### TASK TO COMPLETE:
Return the data exactly, without pictures.

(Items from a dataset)

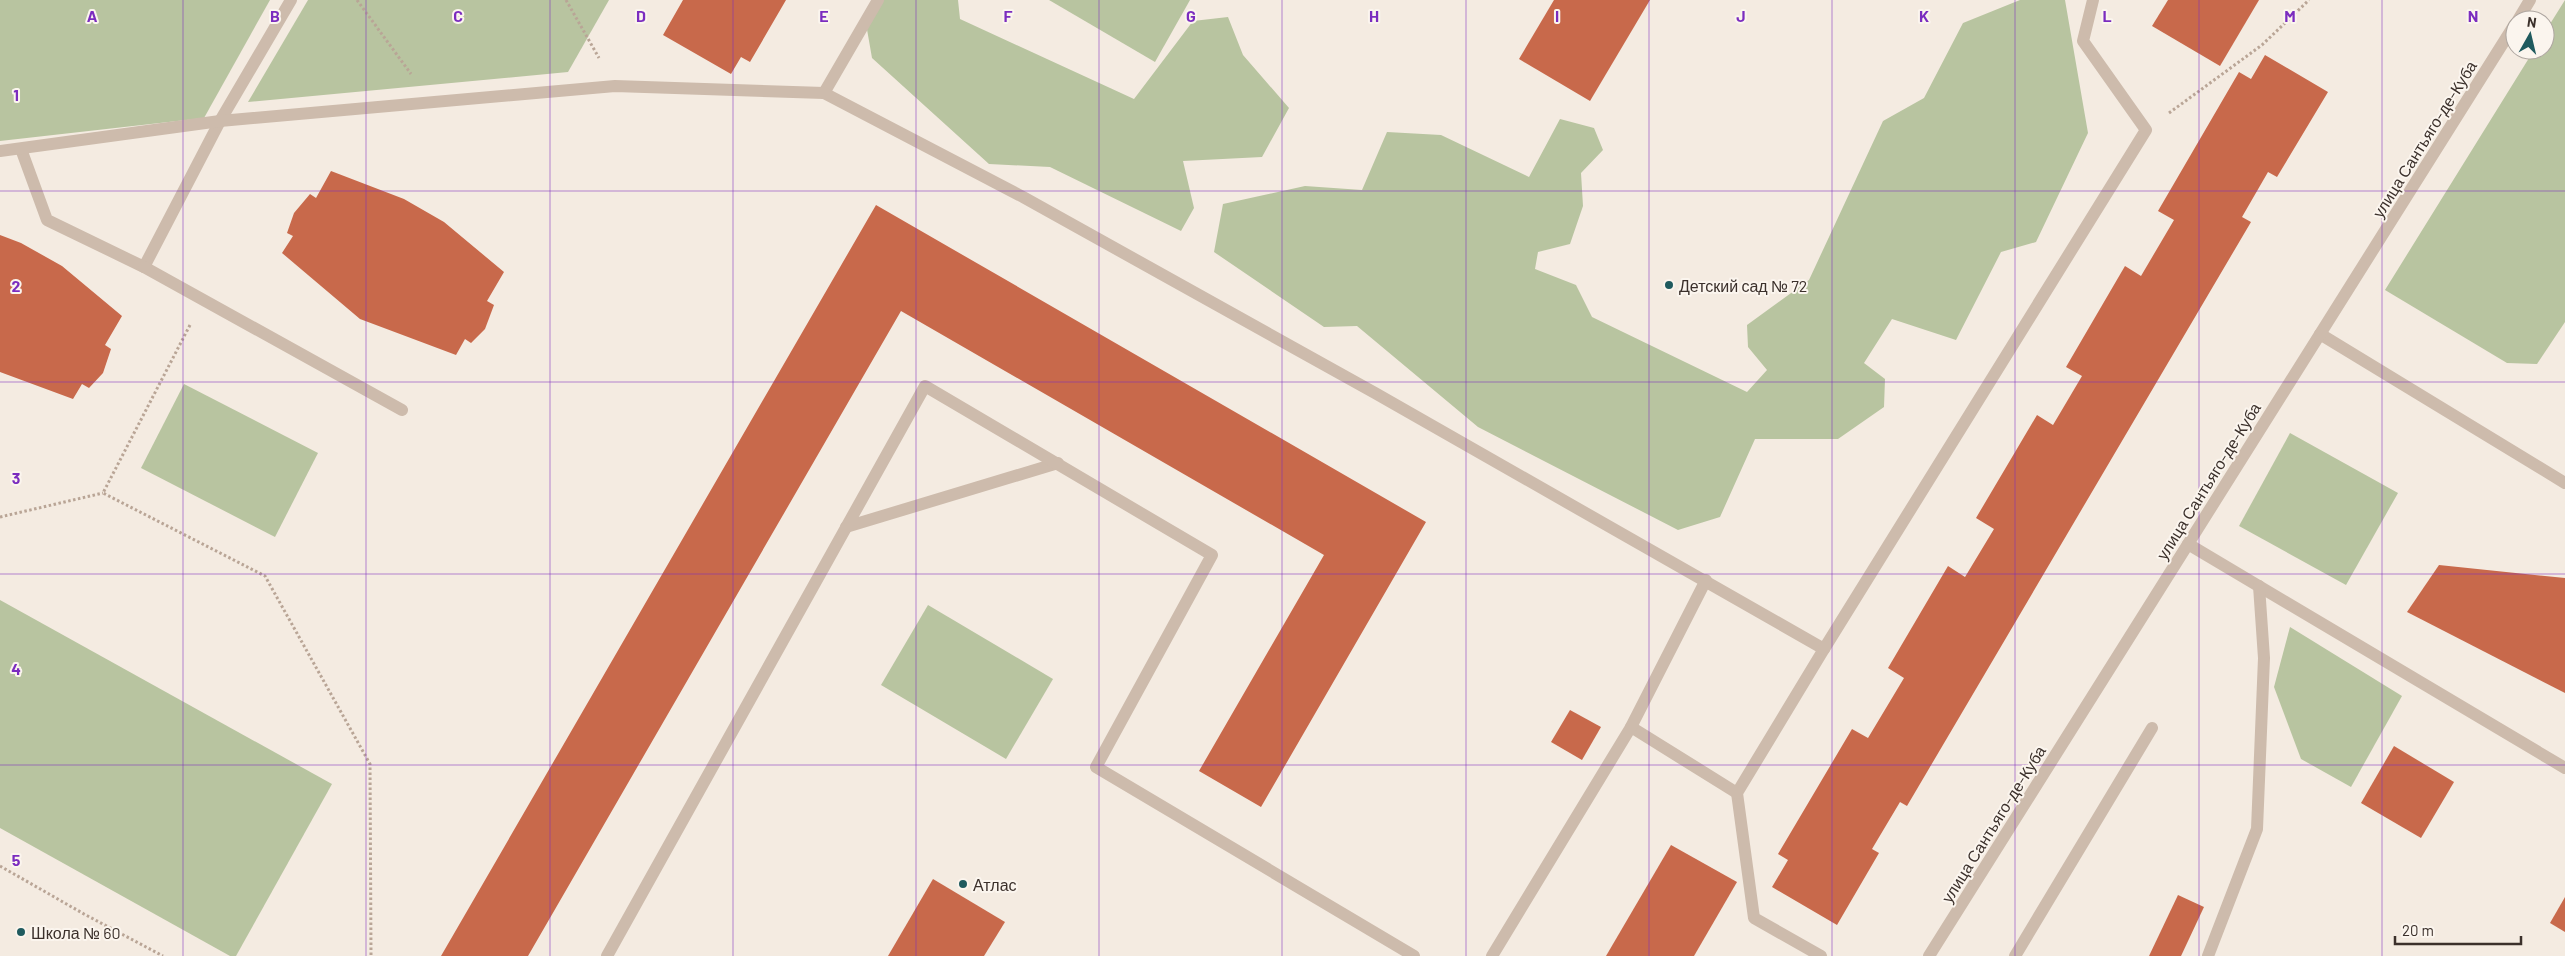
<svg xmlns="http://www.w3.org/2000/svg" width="2565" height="956" viewBox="0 0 2565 956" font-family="Barlow,sans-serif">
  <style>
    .green { fill: #b8c4a0 }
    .building { fill: #c8694b }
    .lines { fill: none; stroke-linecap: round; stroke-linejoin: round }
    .path { stroke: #b9a596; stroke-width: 3; stroke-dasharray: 2.5 2.5; stroke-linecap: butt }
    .lane { stroke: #cdbbac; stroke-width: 12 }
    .street { stroke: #cdbbac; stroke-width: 12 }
    .grid { fill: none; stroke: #7b2cbf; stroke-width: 1; stroke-opacity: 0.55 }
    .poi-dot { fill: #1f5a5e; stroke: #fbf5ee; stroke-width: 2 }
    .labels { text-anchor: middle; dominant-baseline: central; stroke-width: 4; stroke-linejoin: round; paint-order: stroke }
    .street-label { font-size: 16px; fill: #3b302b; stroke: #fbf5ee }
    .poi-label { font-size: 16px; fill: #3b302b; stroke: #fbf5ee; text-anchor: start }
    .grid-label { font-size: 16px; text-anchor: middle; font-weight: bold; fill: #7b2cbf; stroke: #fbf5ee; stroke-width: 4; stroke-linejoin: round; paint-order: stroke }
  </style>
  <rect width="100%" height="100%" fill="#f4ebe1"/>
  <g class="green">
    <path d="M0 0H270L204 118 0 141Z"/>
    <path d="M308 0H609L568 72 248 102Z"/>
    <path d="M876 0H958L960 19 1134 99 1193 21 1228 17 1243 55 1289 108 1262 157 1183 161 1194 208 1181 231 1050 167 989 164 872 58 865 18Z"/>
    <path d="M1049 0H1190L1155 62Z"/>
    <path d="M2020 0H2065L2088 133 2036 242 2001 252 1956 340 1892 319 1864 363 1885 379 1884 407 1838 439H1755L1720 517 1678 530 1478 427 1357 326 1324 327 1214 252 1223 204 1305 186 1362 190 1387 132 1441 135 1529 177 1560 119 1594 128 1603 150 1581 173 1583 206 1570 244 1538 252 1535 269 1576 285 1592 317 1747 392 1767 370 1748 347 1747 325 1809 280 1883 121 1924 98 1963 23Z"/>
    <path d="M2565 0V322L2537 364 2507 363 2385 290 2534 50H2545V32Z"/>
    <path d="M184 384 318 453 275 537 141 468Z"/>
    <path d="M2290 433 2398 493 2346 585 2239 526Z"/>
    <path d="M0 600 332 784 236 956H230L0 828Z"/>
    <path d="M928 605 1053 679 1006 759 881 685Z"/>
    <path d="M2290 627 2402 696 2351 787 2301 759 2274 687Z"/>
  </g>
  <g class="building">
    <path d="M683 0H786L750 62 741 57 731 74 663 35Z"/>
    <path d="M1554 0H1650L1590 101 1519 59Z"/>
    <path d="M2168 0H2259L2220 66 2152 26Z"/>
    <path d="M2265 55 2328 92 2277 177 2268 172 2242 217 2251 222 1907 806 1900 802 1872 849 1879 853 1837 925 1772 887 1788 860 1778 854 1852 729 1868 738 1904 678 1888 668 1948 566 1965 577 1994 529 1976 518 2037 415 2053 425 2082 376 2066 367 2125 266 2141 276 2174 220 2158 211 2239 72 2251 79Z"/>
    <path d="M331 171 404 199 444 222 504 272 487 301 494 305 485 329 471 343 465 339 456 355 360 319 282 253 293 236 287 233 294 213 310 194 316 198Z"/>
    <path d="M876 205 1426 522 1261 807 1199 771 1324 555 901 311 528 956H441Z"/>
    <path d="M0 235 21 243 62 266 122 316 105 345 111 349 103 373 89 388 82 384 73 399 0 372Z"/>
    <path d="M2439 565 2565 578V693L2407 612Z"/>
    <path d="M1570 710 1601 727 1582 760 1551 742Z"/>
    <path d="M2394 746 2454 782 2421 838 2361 803Z"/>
    <path d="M1671 845 1737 882 1694 956H1606Z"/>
    <path d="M933 879 1005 922 984 956H888Z"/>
    <path d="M2178 895 2204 907 2181 956H2149Z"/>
    <path d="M2565 897V932L2550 923Z"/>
  </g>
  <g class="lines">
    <g class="path">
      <path d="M357 0 411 74"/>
      <path d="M566 0 599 58"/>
      <path d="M2169 113 2262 45 2309 0"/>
      <path d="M190 325 103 493 265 576 370 764 371 956"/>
      <path d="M0 517 103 493"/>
      <path d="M0 866 84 914 163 956"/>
    </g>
    <g class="lane">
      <path d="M824 93 878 0"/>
      <path d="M21 149 47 220 144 267 220 121 291 0"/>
      <path d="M0 151 220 121 615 86 824 93 1023 197 1375 393 1824 649 1737 793 1754 918 1821 956"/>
      <path d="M144 267 402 410"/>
      <path d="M2320 334 2565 483"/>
      <path d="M846 527 1058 463"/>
      <path d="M2188 544 2565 768"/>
      <path d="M1824 649 2146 130 2083 41 2093 0"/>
      <path d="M1631 727 1737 793"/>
      <path d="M607 956 925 386 1212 555 1096 767 1414 956"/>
      <path d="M1492 956 1631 727 1706 580"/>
      <path d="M2015 956 2152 728"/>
      <path d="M2208 956 2257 829 2264 658 2259 586"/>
    </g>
    <g class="street">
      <path d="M2518 20 2530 0"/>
      <path d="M1929 956 2515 24"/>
    </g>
  </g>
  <path class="grid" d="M183 0V956M366 0V956M550 0V956M733 0V956M916 0V956M1099 0V956M1282 0V956M1466 0V956M1649 0V956M1832 0V956M2015 0V956M2199 0V956M2382 0V956M0 191H2565M0 382H2565M0 574H2565M0 765H2565"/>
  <g class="poi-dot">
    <circle cx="1669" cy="285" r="5"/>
    <circle cx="963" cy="884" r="5"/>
    <circle cx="21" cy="932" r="5"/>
  </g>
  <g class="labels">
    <g class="street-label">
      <text transform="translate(2424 139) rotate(-58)">улица Сантьяго-де-Куба</text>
      <text transform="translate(2208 481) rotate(-58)">улица Сантьяго-де-Куба</text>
      <text transform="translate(1993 824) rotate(-58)">улица Сантьяго-де-Куба</text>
    </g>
    <g class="poi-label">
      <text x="1679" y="285">Детский сад № 72</text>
      <text x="973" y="884">Атлас</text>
      <text x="31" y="932">Школа № 60</text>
    </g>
  </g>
  <g class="grid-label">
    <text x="92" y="22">A</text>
    <text x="275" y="22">B</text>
    <text x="458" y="22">C</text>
    <text x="641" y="22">D</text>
    <text x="824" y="22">E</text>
    <text x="1008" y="22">F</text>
    <text x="1191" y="22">G</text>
    <text x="1374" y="22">H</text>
    <text x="1557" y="22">I</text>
    <text x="1741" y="22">J</text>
    <text x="1924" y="22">K</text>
    <text x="2107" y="22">L</text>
    <text x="2290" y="22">M</text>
    <text x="2473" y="22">N</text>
    <text x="16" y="101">1</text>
    <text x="16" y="292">2</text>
    <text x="16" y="484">3</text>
    <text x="16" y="675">4</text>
    <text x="16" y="866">5</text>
  </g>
  <g transform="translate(2530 35) rotate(8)"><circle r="24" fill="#fbf5ee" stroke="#aea6a0"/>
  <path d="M0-4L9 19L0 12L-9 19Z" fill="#1f5a5e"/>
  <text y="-8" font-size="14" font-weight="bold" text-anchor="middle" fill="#3b302b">N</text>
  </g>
  <path d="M2395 936v8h126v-8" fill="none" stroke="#3b302b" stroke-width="2.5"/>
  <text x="2402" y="936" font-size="15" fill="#3b302b" stroke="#fbf5ee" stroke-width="4" paint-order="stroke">20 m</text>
</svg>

### ANSWER AREA:
<svg xmlns="http://www.w3.org/2000/svg" width="2565" height="956" viewBox="0 0 2565 956" font-family="Barlow,sans-serif">
  <style>
    .green { fill: #b8c4a0 }
    .building { fill: #c8694b }
    .lines { fill: none; stroke-linecap: round; stroke-linejoin: round }
    .path { stroke: #b9a596; stroke-width: 3; stroke-dasharray: 2.5 2.5; stroke-linecap: butt }
    .lane { stroke: #cdbbac; stroke-width: 12 }
    .street { stroke: #cdbbac; stroke-width: 12 }
    .grid { fill: none; stroke: #7b2cbf; stroke-width: 1; stroke-opacity: 0.55 }
    .poi-dot { fill: #1f5a5e; stroke: #fbf5ee; stroke-width: 2 }
    .labels { text-anchor: middle; dominant-baseline: central; stroke-width: 4; stroke-linejoin: round; paint-order: stroke }
    .street-label { font-size: 16px; fill: #3b302b; stroke: #fbf5ee }
    .poi-label { font-size: 16px; fill: #3b302b; stroke: #fbf5ee; text-anchor: start }
    .grid-label { font-size: 16px; text-anchor: middle; font-weight: bold; fill: #7b2cbf; stroke: #fbf5ee; stroke-width: 4; stroke-linejoin: round; paint-order: stroke }
  </style>
  <rect width="100%" height="100%" fill="#f4ebe1"/>
  <g class="green">
    <path d="M0 0H270L204 118 0 141Z"/>
    <path d="M308 0H609L568 72 248 102Z"/>
    <path d="M876 0H958L960 19 1134 99 1193 21 1228 17 1243 55 1289 108 1262 157 1183 161 1194 208 1181 231 1050 167 989 164 872 58 865 18Z"/>
    <path d="M1049 0H1190L1155 62Z"/>
    <path d="M2020 0H2065L2088 133 2036 242 2001 252 1956 340 1892 319 1864 363 1885 379 1884 407 1838 439H1755L1720 517 1678 530 1478 427 1357 326 1324 327 1214 252 1223 204 1305 186 1362 190 1387 132 1441 135 1529 177 1560 119 1594 128 1603 150 1581 173 1583 206 1570 244 1538 252 1535 269 1576 285 1592 317 1747 392 1767 370 1748 347 1747 325 1809 280 1883 121 1924 98 1963 23Z"/>
    <path d="M2565 0V322L2537 364 2507 363 2385 290 2534 50H2545V32Z"/>
    <path d="M184 384 318 453 275 537 141 468Z"/>
    <path d="M2290 433 2398 493 2346 585 2239 526Z"/>
    <path d="M0 600 332 784 236 956H230L0 828Z"/>
    <path d="M928 605 1053 679 1006 759 881 685Z"/>
    <path d="M2290 627 2402 696 2351 787 2301 759 2274 687Z"/>
  </g>
  <g class="building">
    <path d="M683 0H786L750 62 741 57 731 74 663 35Z"/>
    <path d="M1554 0H1650L1590 101 1519 59Z"/>
    <path d="M2168 0H2259L2220 66 2152 26Z"/>
    <path d="M2265 55 2328 92 2277 177 2268 172 2242 217 2251 222 1907 806 1900 802 1872 849 1879 853 1837 925 1772 887 1788 860 1778 854 1852 729 1868 738 1904 678 1888 668 1948 566 1965 577 1994 529 1976 518 2037 415 2053 425 2082 376 2066 367 2125 266 2141 276 2174 220 2158 211 2239 72 2251 79Z"/>
    <path d="M331 171 404 199 444 222 504 272 487 301 494 305 485 329 471 343 465 339 456 355 360 319 282 253 293 236 287 233 294 213 310 194 316 198Z"/>
    <path d="M876 205 1426 522 1261 807 1199 771 1324 555 901 311 528 956H441Z"/>
    <path d="M0 235 21 243 62 266 122 316 105 345 111 349 103 373 89 388 82 384 73 399 0 372Z"/>
    <path d="M2439 565 2565 578V693L2407 612Z"/>
    <path d="M1570 710 1601 727 1582 760 1551 742Z"/>
    <path d="M2394 746 2454 782 2421 838 2361 803Z"/>
    <path d="M1671 845 1737 882 1694 956H1606Z"/>
    <path d="M933 879 1005 922 984 956H888Z"/>
    <path d="M2178 895 2204 907 2181 956H2149Z"/>
    <path d="M2565 897V932L2550 923Z"/>
  </g>
  <g class="lines">
    <g class="path">
      <path d="M357 0 411 74"/>
      <path d="M566 0 599 58"/>
      <path d="M2169 113 2262 45 2309 0"/>
      <path d="M190 325 103 493 265 576 370 764 371 956"/>
      <path d="M0 517 103 493"/>
      <path d="M0 866 84 914 163 956"/>
    </g>
    <g class="lane">
      <path d="M824 93 878 0"/>
      <path d="M21 149 47 220 144 267 220 121 291 0"/>
      <path d="M0 151 220 121 615 86 824 93 1023 197 1375 393 1824 649 1737 793 1754 918 1821 956"/>
      <path d="M144 267 402 410"/>
      <path d="M2320 334 2565 483"/>
      <path d="M846 527 1058 463"/>
      <path d="M2188 544 2565 768"/>
      <path d="M1824 649 2146 130 2083 41 2093 0"/>
      <path d="M1631 727 1737 793"/>
      <path d="M607 956 925 386 1212 555 1096 767 1414 956"/>
      <path d="M1492 956 1631 727 1706 580"/>
      <path d="M2015 956 2152 728"/>
      <path d="M2208 956 2257 829 2264 658 2259 586"/>
    </g>
    <g class="street">
      <path d="M2518 20 2530 0"/>
      <path d="M1929 956 2515 24"/>
    </g>
  </g>
  <path class="grid" d="M183 0V956M366 0V956M550 0V956M733 0V956M916 0V956M1099 0V956M1282 0V956M1466 0V956M1649 0V956M1832 0V956M2015 0V956M2199 0V956M2382 0V956M0 191H2565M0 382H2565M0 574H2565M0 765H2565"/>
  <g class="poi-dot">
    <circle cx="1669" cy="285" r="5"/>
    <circle cx="963" cy="884" r="5"/>
    <circle cx="21" cy="932" r="5"/>
  </g>
  <g class="labels">
    <g class="street-label">
      <text transform="translate(2424 139) rotate(-58)">улица Сантьяго-де-Куба</text>
      <text transform="translate(2208 481) rotate(-58)">улица Сантьяго-де-Куба</text>
      <text transform="translate(1993 824) rotate(-58)">улица Сантьяго-де-Куба</text>
    </g>
    <g class="poi-label">
      <text x="1679" y="285">Детский сад № 72</text>
      <text x="973" y="884">Атлас</text>
      <text x="31" y="932">Школа № 60</text>
    </g>
  </g>
  <g class="grid-label">
    <text x="92" y="22">A</text>
    <text x="275" y="22">B</text>
    <text x="458" y="22">C</text>
    <text x="641" y="22">D</text>
    <text x="824" y="22">E</text>
    <text x="1008" y="22">F</text>
    <text x="1191" y="22">G</text>
    <text x="1374" y="22">H</text>
    <text x="1557" y="22">I</text>
    <text x="1741" y="22">J</text>
    <text x="1924" y="22">K</text>
    <text x="2107" y="22">L</text>
    <text x="2290" y="22">M</text>
    <text x="2473" y="22">N</text>
    <text x="16" y="101">1</text>
    <text x="16" y="292">2</text>
    <text x="16" y="484">3</text>
    <text x="16" y="675">4</text>
    <text x="16" y="866">5</text>
  </g>
  <g transform="translate(2530 35) rotate(8)"><circle r="24" fill="#fbf5ee" stroke="#aea6a0"/>
  <path d="M0-4L9 19L0 12L-9 19Z" fill="#1f5a5e"/>
  <text y="-8" font-size="14" font-weight="bold" text-anchor="middle" fill="#3b302b">N</text>
  </g>
  <path d="M2395 936v8h126v-8" fill="none" stroke="#3b302b" stroke-width="2.5"/>
  <text x="2402" y="936" font-size="15" fill="#3b302b" stroke="#fbf5ee" stroke-width="4" paint-order="stroke">20 m</text>
</svg>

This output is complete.